Instructions for the task: Please repeat exactly the lines below from the one containing "- **Issue**: No automated" down to the one containing "- **Access Control**: Access", both included, and nothing else.
Segment Start: Stored data
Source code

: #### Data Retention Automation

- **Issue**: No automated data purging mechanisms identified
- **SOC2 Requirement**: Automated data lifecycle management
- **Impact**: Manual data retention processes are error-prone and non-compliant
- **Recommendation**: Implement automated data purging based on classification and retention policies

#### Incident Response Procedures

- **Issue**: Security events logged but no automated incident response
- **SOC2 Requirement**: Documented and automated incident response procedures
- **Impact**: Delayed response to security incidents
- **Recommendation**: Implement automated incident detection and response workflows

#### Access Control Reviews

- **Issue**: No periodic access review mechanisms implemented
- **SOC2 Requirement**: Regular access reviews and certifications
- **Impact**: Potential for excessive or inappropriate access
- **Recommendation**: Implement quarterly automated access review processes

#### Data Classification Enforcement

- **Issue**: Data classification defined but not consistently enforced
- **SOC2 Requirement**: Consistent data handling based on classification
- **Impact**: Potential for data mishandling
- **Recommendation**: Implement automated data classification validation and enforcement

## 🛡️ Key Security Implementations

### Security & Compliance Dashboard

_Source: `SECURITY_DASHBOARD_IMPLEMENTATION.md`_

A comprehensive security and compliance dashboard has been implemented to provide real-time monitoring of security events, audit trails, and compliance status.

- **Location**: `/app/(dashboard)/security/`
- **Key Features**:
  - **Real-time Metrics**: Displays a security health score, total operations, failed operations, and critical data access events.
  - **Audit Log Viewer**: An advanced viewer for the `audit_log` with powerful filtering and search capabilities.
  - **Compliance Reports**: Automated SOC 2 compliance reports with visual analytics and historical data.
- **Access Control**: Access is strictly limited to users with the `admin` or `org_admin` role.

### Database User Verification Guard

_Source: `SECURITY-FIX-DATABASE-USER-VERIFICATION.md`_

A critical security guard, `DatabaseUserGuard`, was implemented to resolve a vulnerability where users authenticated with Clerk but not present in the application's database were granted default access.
Segment End: Stored data
Task solution:
- **Issue**: No automated data purging mechanisms identified
- **SOC2 Requirement**: Automated data lifecycle management
- **Impact**: Manual data retention processes are error-prone and non-compliant
- **Recommendation**: Implement automated data purging based on classification and retention policies

#### Incident Response Procedures

- **Issue**: Security events logged but no automated incident response
- **SOC2 Requirement**: Documented and automated incident response procedures
- **Impact**: Delayed response to security incidents
- **Recommendation**: Implement automated incident detection and response workflows

#### Access Control Reviews

- **Issue**: No periodic access review mechanisms implemented
- **SOC2 Requirement**: Regular access reviews and certifications
- **Impact**: Potential for excessive or inappropriate access
- **Recommendation**: Implement quarterly automated access review processes

#### Data Classification Enforcement

- **Issue**: Data classification defined but not consistently enforced
- **SOC2 Requirement**: Consistent data handling based on classification
- **Impact**: Potential for data mishandling
- **Recommendation**: Implement automated data classification validation and enforcement

## 🛡️ Key Security Implementations

### Security & Compliance Dashboard

_Source: `SECURITY_DASHBOARD_IMPLEMENTATION.md`_

A comprehensive security and compliance dashboard has been implemented to provide real-time monitoring of security events, audit trails, and compliance status.

- **Location**: `/app/(dashboard)/security/`
- **Key Features**:
  - **Real-time Metrics**: Displays a security health score, total operations, failed operations, and critical data access events.
  - **Audit Log Viewer**: An advanced viewer for the `audit_log` with powerful filtering and search capabilities.
  - **Compliance Reports**: Automated SOC 2 compliance reports with visual analytics and historical data.
- **Access Control**: Access is strictly limited to users with the `admin` or `org_admin` role.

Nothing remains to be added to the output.